Nicolae twists the message of world-famous rabbi Tsion Ben-Judah about Messiah, in order to point to himself as thus. Buck flies to Jerusalem to meet Ben-Judah and present him to the two witnesses (described in Revelation) stationed at the United Nations-blockaded Wailing Wall. He converts to Christianity, believing that Jesus is the one and only Messiah; thus disproving Carpathia.

During the prophesied eighteen months of peace following the covenant with Israel, Chloe and Buck are married, along with Rayford and new believer Amanda White, a friend of Rayford's first wife Irene. However, both Buck, who becomes publisher of Global Community Weekly, formerly Global Weekly, and Rayford, who is handpicked to pilot Carpathia's jet, are in the distressing position of watching Carpathia, now Supreme Potentate of the U.N. - now reorganized into the Global Community- strengthen his grip on the world, witnessing how he orchestrates World War III to bring the former world powers under his heel and how he bamboozles Israeli botanist Chaim Rosenzweig into giving the GC his illustrious Eden formula for a GC-guaranteed peace treaty with Israel, thus initiating the Tribulation.

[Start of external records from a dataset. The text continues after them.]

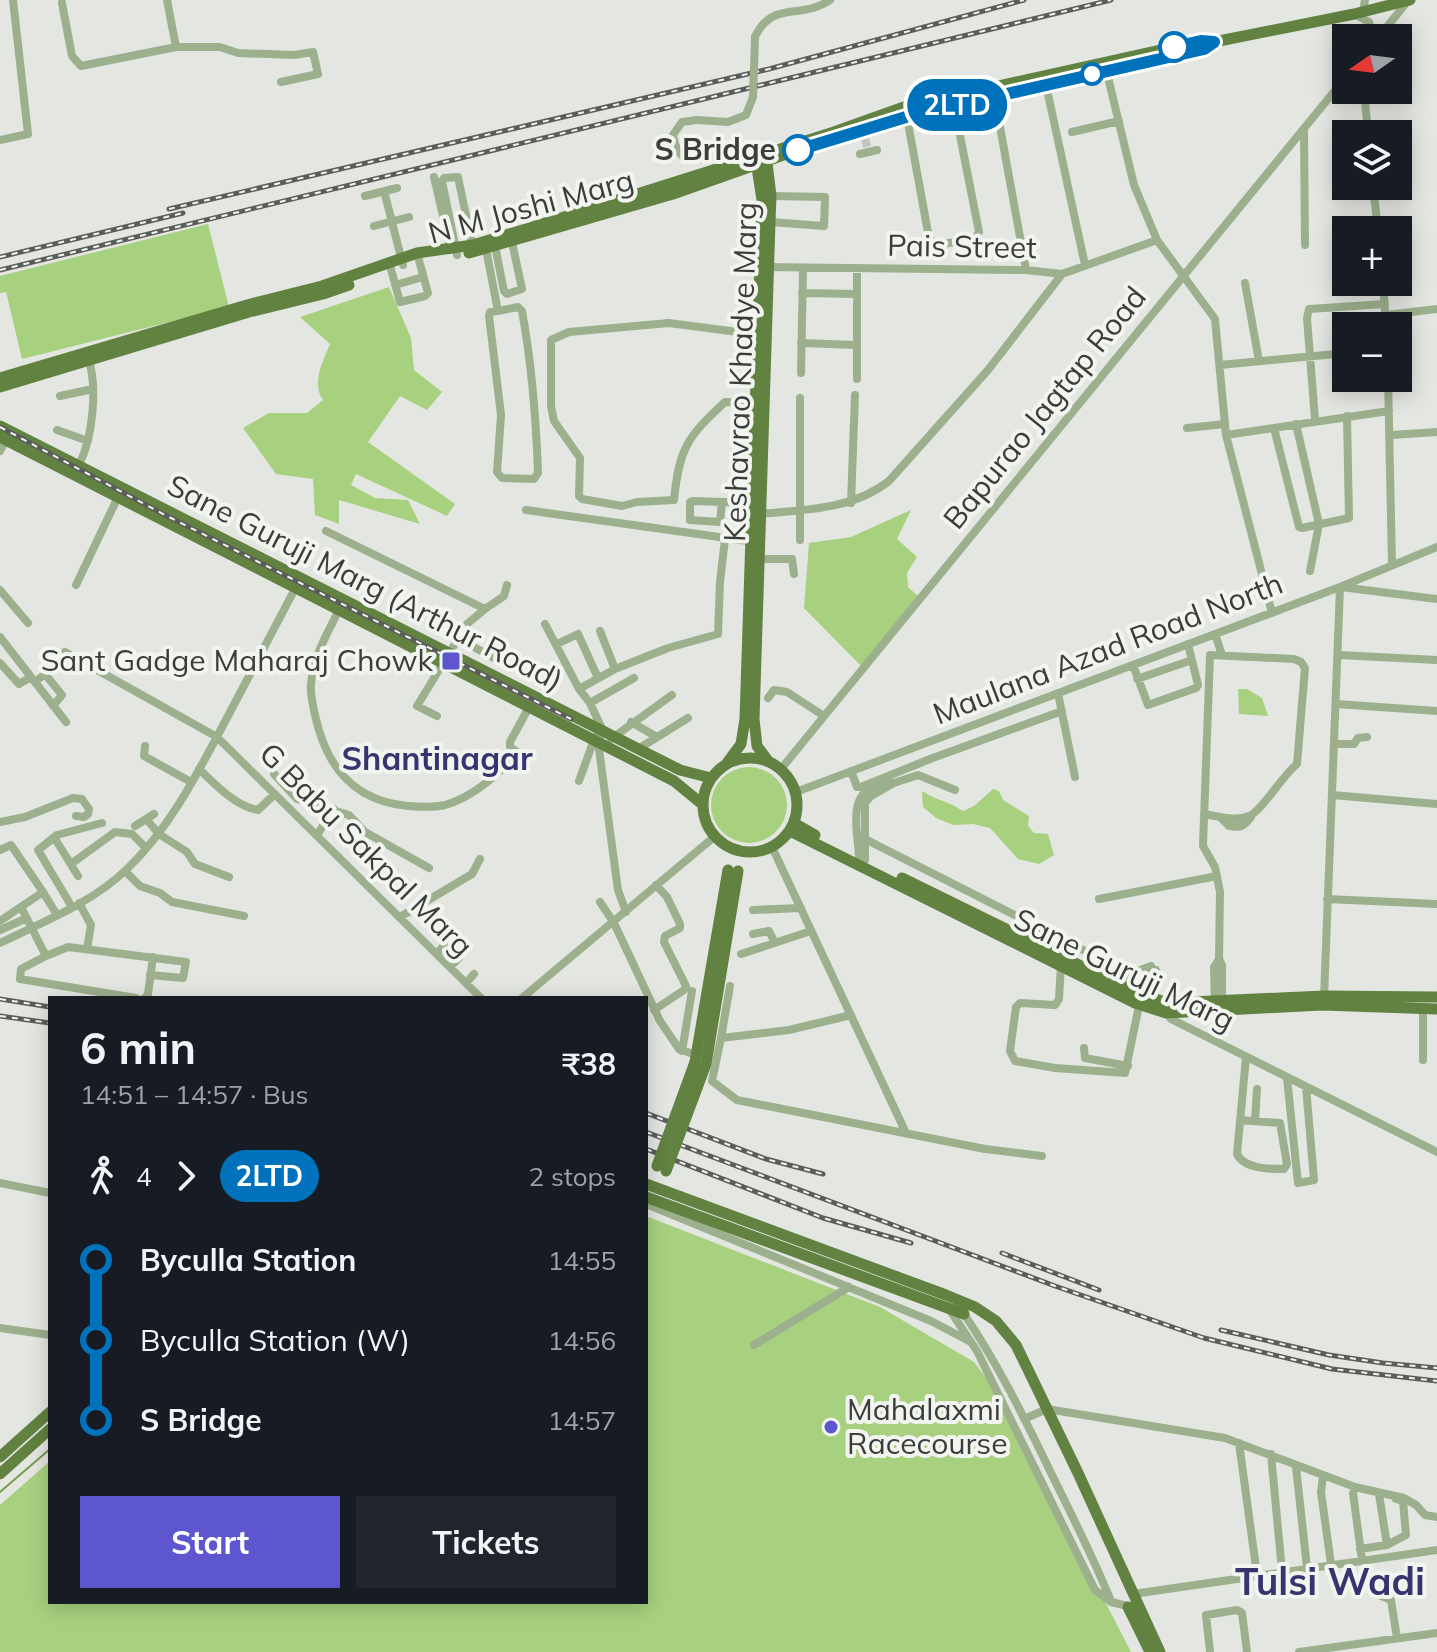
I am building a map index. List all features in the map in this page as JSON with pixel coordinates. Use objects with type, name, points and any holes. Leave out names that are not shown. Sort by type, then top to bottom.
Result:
[{"type":"main road","name":"N M Joshi Marg","points":[[0,387],[88,356],[248,308],[317,292],[418,257],[486,248],[761,159],[863,130],[905,112],[1204,49],[1214,42],[1408,1]]},
{"type":"main road","name":"N M Joshi Marg","points":[[938,105],[954,105],[994,92],[1046,85],[1105,68]]},
{"type":"main road","name":"Keshavrao Khadye Marg","points":[[761,159],[771,196],[764,267]]},
{"type":"main road","name":"Keshavrao Khadye Marg","points":[[727,763],[741,744],[745,719],[755,542],[764,267],[761,159]]},
{"type":"main road","name":"N M Joshi Marg","points":[[0,378],[88,356]]},
{"type":"main road","name":"Sane Guruji Marg (Arthur Road)","points":[[0,426],[56,466],[247,556],[445,657],[529,707],[630,749],[656,765],[702,804]]},
{"type":"main road","name":"Sane Guruji Marg (Arthur Road)","points":[[3,439],[39,451]]},
{"type":"main road","name":"Sane Guruji Marg (Arthur Road)","points":[[56,466],[79,465],[126,497]]},
{"type":"main road","name":"Keshavrao Khadye Marg","points":[[754,559],[754,719],[757,746],[769,762]]},
{"type":"main road","name":"Sane Guruji Marg (Arthur Road)","points":[[298,582],[339,610],[445,657],[483,670],[602,737]]},
{"type":"main road","points":[[741,758],[769,762],[781,769],[796,792],[798,801],[792,827],[772,847],[752,853],[738,851],[714,837],[705,821],[702,804],[705,791],[711,778],[727,763],[741,758]]},
{"type":"main road","name":"Sane Guruji Marg (Arthur Road)","points":[[656,765],[711,778]]},
{"type":"main road","name":"Sane Guruji Marg","points":[[792,827],[862,858],[1036,949],[1117,983],[1140,1000]]},
{"type":"main road","name":"Sane Guruji Marg","points":[[792,827],[910,885]]},
{"type":"main road","points":[[725,845],[733,870],[706,1064],[650,1194],[947,1302],[975,1307],[996,1321],[1016,1345],[1047,1409],[1133,1594],[1134,1608],[1150,1652]]},
{"type":"main road","points":[[733,870],[752,853]]},
{"type":"main road","name":"Sane Guruji Marg","points":[[1036,949],[1061,965],[1140,1000],[1167,1008]]},
{"type":"main road","points":[[1167,1008],[1437,997]]},
{"type":"main road","points":[[1324,1000],[1437,1009]]},
{"type":"main road","points":[[947,1302],[964,1314]]},
{"type":"main road","points":[[0,1457],[48,1414]]},
{"type":"main road","points":[[0,1474],[48,1431]]},
{"type":"main road","points":[[17,1440],[26,1450]]},
{"type":"main road","points":[[1134,1608],[1160,1652]]},
{"type":"street","points":[[0,140],[28,134],[13,0]]},
{"type":"street","points":[[167,0],[176,47]]},
{"type":"street","points":[[761,159],[742,147],[688,160],[680,154],[673,135],[682,122],[728,122],[746,115],[753,97],[755,37],[760,25],[777,11],[814,8],[830,0]]},
{"type":"street","points":[[1388,24],[1408,1]]},
{"type":"street","points":[[62,3],[72,56],[81,66],[176,47],[220,47],[238,53],[294,55],[313,52],[318,74],[281,82]]},
{"type":"street","points":[[1105,68],[1134,185],[1157,240],[1215,319],[1226,435],[1272,613]]},
{"type":"street","points":[[1046,85],[1085,265]]},
{"type":"street","points":[[994,92],[1026,270]]},
{"type":"street","name":"Bapurao Jagtap Road","points":[[781,769],[1332,94]]},
{"type":"street","points":[[905,112],[931,242],[935,245],[975,239],[979,232],[954,105]]},
{"type":"street","points":[[1072,132],[1119,121]]},
{"type":"street","points":[[1304,129],[1305,245]]},
{"type":"street","points":[[454,252],[442,181],[455,175],[505,292],[520,291],[522,287],[515,256],[515,238]]},
{"type":"street","points":[[434,177],[454,252]]},
{"type":"street","points":[[365,196],[397,188]]},
{"type":"street","points":[[384,191],[392,221],[395,285],[401,302],[428,293],[418,257]]},
{"type":"street","points":[[770,222],[824,226],[826,211],[825,197],[771,196]]},
{"type":"street","points":[[374,226],[409,217]]},
{"type":"street","name":"Pais Street","points":[[764,267],[1026,270],[1062,274],[1157,240]]},
{"type":"street","points":[[486,248],[515,256]]},
{"type":"street","points":[[486,248],[498,311]]},
{"type":"street","points":[[801,373],[803,268]]},
{"type":"street","points":[[857,268],[857,379]]},
{"type":"street","points":[[722,502],[720,522],[690,520],[691,501],[722,502],[754,510],[800,510],[851,503],[872,494],[889,481],[988,370],[1062,274]]},
{"type":"street","points":[[395,285],[423,277]]},
{"type":"street","points":[[1245,283],[1259,361]]},
{"type":"street","points":[[802,293],[857,294]]},
{"type":"street","points":[[1384,296],[1386,312]]},
{"type":"street","points":[[1315,420],[1307,318],[1309,309],[1385,304]]},
{"type":"street","points":[[518,307],[522,311],[536,415],[538,473],[534,479],[502,478],[497,472],[501,415],[489,313],[498,311],[518,307]]},
{"type":"street","points":[[1412,312],[1437,309]]},
{"type":"street","points":[[759,403],[725,402],[695,430],[677,469],[674,500],[622,506],[582,499],[579,496],[580,458],[554,421],[551,406],[551,340],[569,332],[669,323],[762,335]]},
{"type":"street","points":[[801,343],[856,345]]},
{"type":"street","points":[[1220,365],[1332,354]]},
{"type":"street","points":[[79,465],[88,441],[93,389],[88,356]]},
{"type":"street","points":[[60,396],[93,389]]},
{"type":"street","points":[[1388,392],[1392,565]]},
{"type":"street","points":[[851,503],[855,395]]},
{"type":"street","points":[[800,398],[800,540]]},
{"type":"street","points":[[1226,435],[1389,411]]},
{"type":"street","points":[[1274,428],[1299,527],[1346,520],[1350,516],[1347,416]]},
{"type":"street","points":[[1187,428],[1225,424]]},
{"type":"street","points":[[1296,424],[1319,524],[1310,571]]},
{"type":"street","points":[[57,430],[88,441]]},
{"type":"street","points":[[1391,435],[1437,432]]},
{"type":"street","points":[[0,451],[3,439]]},
{"type":"street","points":[[76,585],[126,497]]},
{"type":"street","points":[[526,510],[755,542]]},
{"type":"street","points":[[326,531],[485,609]]},
{"type":"street","points":[[579,689],[615,669],[668,648],[718,634],[725,539]]},
{"type":"street","name":"Maulana Azad Road North","points":[[796,792],[1272,613],[1437,547]]},
{"type":"street","points":[[754,559],[792,559],[794,574]]},
{"type":"street","points":[[0,943],[75,905],[125,871],[159,834],[187,780],[217,737],[298,582]]},
{"type":"street","points":[[437,716],[417,706],[467,624],[504,596],[507,585]]},
{"type":"street","points":[[1324,1000],[1340,587],[1437,599]]},
{"type":"street","points":[[0,590],[28,623]]},
{"type":"street","points":[[339,610],[318,652],[311,694],[324,748],[348,782],[368,795],[387,804],[425,807],[444,805],[486,785],[515,757],[516,751],[510,747],[510,742],[529,707]]},
{"type":"street","points":[[545,624],[579,689],[590,703],[602,737],[618,890],[626,912]]},
{"type":"street","points":[[600,631],[615,669]]},
{"type":"street","points":[[557,644],[578,634],[598,678]]},
{"type":"street","points":[[1215,634],[1222,655]]},
{"type":"street","points":[[1205,638],[1210,655],[1203,846],[1217,876],[1220,892],[1219,959],[1214,967],[1217,1004]]},
{"type":"street","points":[[1,641],[66,722]]},
{"type":"street","points":[[1133,665],[1145,702],[1150,705],[1196,688],[1188,644]]},
{"type":"street","points":[[470,645],[492,656],[483,670]]},
{"type":"street","name":"G Babu Sakpal Marg","points":[[65,652],[217,737],[479,996]]},
{"type":"street","points":[[1204,814],[1247,818],[1254,814],[1282,777],[1297,764],[1305,668],[1294,659],[1210,655]]},
{"type":"street","points":[[1339,655],[1437,660]]},
{"type":"street","points":[[1137,679],[1192,660]]},
{"type":"street","points":[[0,663],[19,684],[33,679]]},
{"type":"street","points":[[590,703],[634,678]]},
{"type":"street","points":[[768,698],[774,690],[783,690],[824,716]]},
{"type":"street","points":[[1058,693],[1075,777]]},
{"type":"street","points":[[579,781],[602,737],[672,695]]},
{"type":"street","points":[[1336,704],[1437,711]]},
{"type":"street","points":[[851,771],[860,788],[1062,711]]},
{"type":"street","points":[[630,749],[688,718]]},
{"type":"street","points":[[631,722],[657,737]]},
{"type":"street","points":[[976,724],[982,740]]},
{"type":"street","points":[[1334,744],[1354,744],[1358,738],[1367,737]]},
{"type":"street","points":[[930,742],[935,757]]},
{"type":"street","points":[[145,746],[144,756],[187,780]]},
{"type":"street","points":[[194,769],[255,811],[275,794]]},
{"type":"street","points":[[274,774],[297,799],[349,815],[365,832],[429,868]]},
{"type":"street","points":[[862,858],[857,810],[860,795],[867,789],[918,775],[955,790]]},
{"type":"street","points":[[862,858],[865,803],[894,783]]},
{"type":"street","points":[[1332,795],[1437,804]]},
{"type":"street","points":[[0,822],[25,817],[73,798],[87,803],[88,814],[80,818],[76,816]]},
{"type":"street","points":[[289,808],[297,799]]},
{"type":"street","points":[[317,835],[334,809]]},
{"type":"street","points":[[135,826],[151,817],[159,834],[187,852],[195,864],[229,877]]},
{"type":"street","points":[[87,949],[91,925],[38,852],[54,837],[102,823]]},
{"type":"street","points":[[71,864],[115,832],[132,834],[146,848]]},
{"type":"street","points":[[54,837],[78,876]]},
{"type":"street","points":[[524,996],[714,837]]},
{"type":"street","points":[[865,839],[1133,972]]},
{"type":"street","points":[[0,850],[11,845],[57,915]]},
{"type":"street","points":[[772,847],[906,1133]]},
{"type":"street","points":[[400,917],[472,874],[480,859]]},
{"type":"street","points":[[910,885],[915,864]]},
{"type":"street","points":[[125,871],[140,886],[160,893],[177,904],[244,916]]},
{"type":"street","points":[[1099,899],[1217,876]]},
{"type":"street","points":[[654,1010],[686,986],[664,942],[665,936],[680,928],[680,924],[667,897],[656,885]]},
{"type":"street","points":[[3,926],[21,907],[43,892]]},
{"type":"street","points":[[1327,899],[1437,904]]},
{"type":"street","points":[[600,902],[614,923],[648,996]]},
{"type":"street","points":[[176,915],[177,904]]},
{"type":"street","points":[[21,907],[46,956]]},
{"type":"street","points":[[753,910],[801,908]]},
{"type":"street","points":[[3,926],[27,918]]},
{"type":"street","points":[[3,926],[13,937]]},
{"type":"street","points":[[1036,949],[1044,930]]},
{"type":"street","points":[[753,934],[769,931],[775,943]]},
{"type":"street","points":[[741,954],[811,931]]},
{"type":"street","points":[[437,954],[445,944]]},
{"type":"street","points":[[124,996],[20,979],[21,969],[66,947],[186,962],[183,978],[155,975]]},
{"type":"street","points":[[146,996],[155,975],[157,958]]},
{"type":"street","points":[[450,967],[459,958]]},
{"type":"street","points":[[1061,965],[1059,999],[1055,1005],[1020,1003],[1016,1007],[1010,1051],[1012,1059],[1055,1068],[1125,1073],[1140,1000]]},
{"type":"street","points":[[1153,968],[1117,983],[1133,972],[1153,968]]},
{"type":"street","points":[[466,983],[474,974]]},
{"type":"street","points":[[730,986],[712,1081],[737,1100],[985,1149],[1042,1156]]},
{"type":"street","points":[[682,1051],[692,991]]},
{"type":"street","points":[[648,997],[682,1051],[716,1059]]},
{"type":"street","name":"Sane Guruji Marg","points":[[1167,1008],[1171,1019],[1437,1152]]},
{"type":"street","points":[[1423,1008],[1423,1060]]},
{"type":"street","points":[[721,1038],[789,1030],[851,1015]]},
{"type":"street","points":[[1084,1048],[1085,1058],[1128,1066]]},
{"type":"street","points":[[1240,1120],[1280,1123],[1287,1164],[1284,1169],[1241,1162],[1237,1154],[1240,1120],[1246,1057]]},
{"type":"street","points":[[1287,1078],[1298,1183],[1314,1180],[1306,1087]]},
{"type":"street","points":[[1255,1121],[1257,1089]]},
{"type":"street","points":[[0,1183],[48,1193]]},
{"type":"street","points":[[650,1194],[969,1341]]},
{"type":"street","points":[[754,1345],[849,1287]]},
{"type":"street","points":[[947,1302],[1095,1590],[1111,1602],[1134,1608]]},
{"type":"street","points":[[964,1314],[983,1341],[1024,1419],[1111,1602]]},
{"type":"street","points":[[0,1328],[48,1335]]},
{"type":"street","points":[[1024,1419],[1047,1409],[1225,1438],[1271,1454],[1296,1467],[1403,1501],[1406,1535],[1387,1545],[1360,1549]]},
{"type":"street","points":[[1239,1443],[1257,1575]]},
{"type":"street","points":[[1271,1454],[1282,1571]]},
{"type":"street","points":[[1296,1467],[1307,1568]]},
{"type":"street","points":[[1323,1476],[1321,1492],[1331,1564]]},
{"type":"street","points":[[1355,1487],[1353,1493],[1362,1560]]},
{"type":"street","points":[[1380,1496],[1404,1498],[1425,1515],[1437,1517]]},
{"type":"street","points":[[1380,1496],[1387,1545]]},
{"type":"street","points":[[1133,1594],[1437,1550]]},
{"type":"street","points":[[1374,1593],[1391,1600],[1397,1638]]},
{"type":"street","points":[[1210,1652],[1205,1616],[1237,1610],[1242,1613],[1247,1652]]},
{"type":"street","points":[[1299,1652],[1437,1633]]},
{"type":"green space","points":[[208,224],[229,307],[22,359],[6,292],[0,293],[0,276]]},
{"type":"green space","points":[[389,287],[411,338],[414,370],[442,392],[427,410],[400,396],[368,442],[455,504],[447,516],[356,474],[351,485],[375,498],[408,500],[420,524],[339,500],[339,524],[315,515],[313,479],[276,474],[243,428],[269,413],[307,413],[323,400],[318,379],[330,344],[300,317]]},
{"type":"green space","points":[[911,510],[897,539],[917,557],[907,573],[908,587],[920,598],[863,668],[804,608],[809,543],[851,537]]},
{"type":"green space","points":[[1238,689],[1247,689],[1262,698],[1268,716],[1239,714]]},
{"type":"green space","points":[[749,767],[764,770],[776,778],[784,790],[787,805],[784,820],[776,832],[764,840],[749,843],[734,840],[722,832],[714,820],[711,805],[714,790],[722,778],[734,770]]},
{"type":"green space","points":[[993,789],[999,791],[1003,800],[1029,816],[1028,826],[1034,833],[1048,834],[1054,855],[1039,864],[1018,859],[990,828],[973,824],[953,825],[936,818],[923,807],[922,791],[963,811],[974,806]]},
{"type":"green space","name":"Mahalaxmi Racecourse","points":[[648,1217],[880,1307],[974,1362],[998,1393],[1131,1652],[0,1652],[0,1505],[48,1463],[48,1604],[648,1604]]},
{"type":"waterway","points":[[0,1492],[48,1451]]},
{"type":"tunnel","points":[[865,139],[868,150]]},
{"type":"railway","points":[[169,209],[769,69],[1024,0]]},
{"type":"railway","points":[[0,270],[1111,0]]},
{"type":"railway","points":[[0,257],[183,213]]},
{"type":"railway","points":[[0,427],[165,515],[571,719]]},
{"type":"railway","points":[[0,999],[48,1007]]},
{"type":"railway","points":[[0,1016],[48,1023]]},
{"type":"railway","points":[[648,1114],[766,1159],[823,1174]]},
{"type":"railway","points":[[648,1133],[1055,1286],[1204,1338],[1332,1369],[1437,1381]]},
{"type":"railway","points":[[648,1150],[823,1218],[911,1243]]},
{"type":"railway","points":[[1002,1253],[1099,1290]]},
{"type":"railway","points":[[1221,1330],[1329,1355],[1437,1368]]},
{"type":"bus line","name":"2LTD","points":[[798,150],[906,117],[1204,49],[1214,42],[1201,41],[1174,47]]},
{"type":"place","name":"S Bridge","points":[[798,150]]},
{"type":"place","name":"Sant Gadge Maharaj Chowk","points":[[451,661]]},
{"type":"place","name":"Mahalaxmi Racecourse","points":[[831,1427]]},
{"type":"district","name":"Shantinagar","points":[[437,759]]},
{"type":"district","name":"Tulsi Wadi","points":[[1330,1582]]}]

As World War III breaks out, the Tribulation Force suffers its first casualty in the death of their pastor, Bruce Barnes, who was killed in a bombing in the now-decimated city of Chicago.

==Characters in Tribulation Force==
- Rayford Steele - main character, Pan-Continental Airlines pilot and new head of the "Tribulation Force"
- Chloe Steele Williams - daughter to Rayford, wife to "Buck"
- Buck Williams - news reporter and confidant to Nicolae Carpathia
- Bruce Barnes - spiritual guide to the "Trib' Force", dies in this book
- Amanda White (Steele) - new wife to Rayford
- Tsion Ben-Judah - rabbinical scholar
- Chaim Rosenzweig - Israeli statesman and botanist, created the Eden formula
- Steve Plank - former executive editor of Global Weekly, now chief press secretary to Carpathia
- Hattie Durham - former senior flight attendant with Pan-Con and Rayford, personal secretary of and romantically involved with Carpathia
- Global Community Supreme Potentate Nicolae Carpathia
- Verna Zee, head of Chicago Global Weekly office
- Alice, receptionist at the Chicago Global Weekly office
- Nicholas "Nicky" Edwards, Pan-Con First Officer, later Captain
- Peter Cardinal Matthews, Archbishop of Cincinnati
- Earl Halliday, Pan-Con Pilot
- Marc Feinberg, rabbinical scholar
- Leonard Gustufson, President of Pan-Con
- Gerald Fitzhugh, President of the United States

==Major book themes==
Christian prophetic themes are explored in a fictional context taking a particular position on such topics as the Second Coming, the Antichrist, the Tribulation, and the Millennium.

==Film adaptation==

The story in this book has been adapted into two feature films in the same film franchise. The novel was adapted into Left Behind II: Tribulation Force and was produced by Cloud Ten Pictures. This second film in the Left Behind film series did not complete the entire story of the novel, so it was needed to make a third film based on the last few chapters of Tribulation Force, Cloud Ten Pictures did this with the third film in the Left Behind Series, Left Behind: World at War.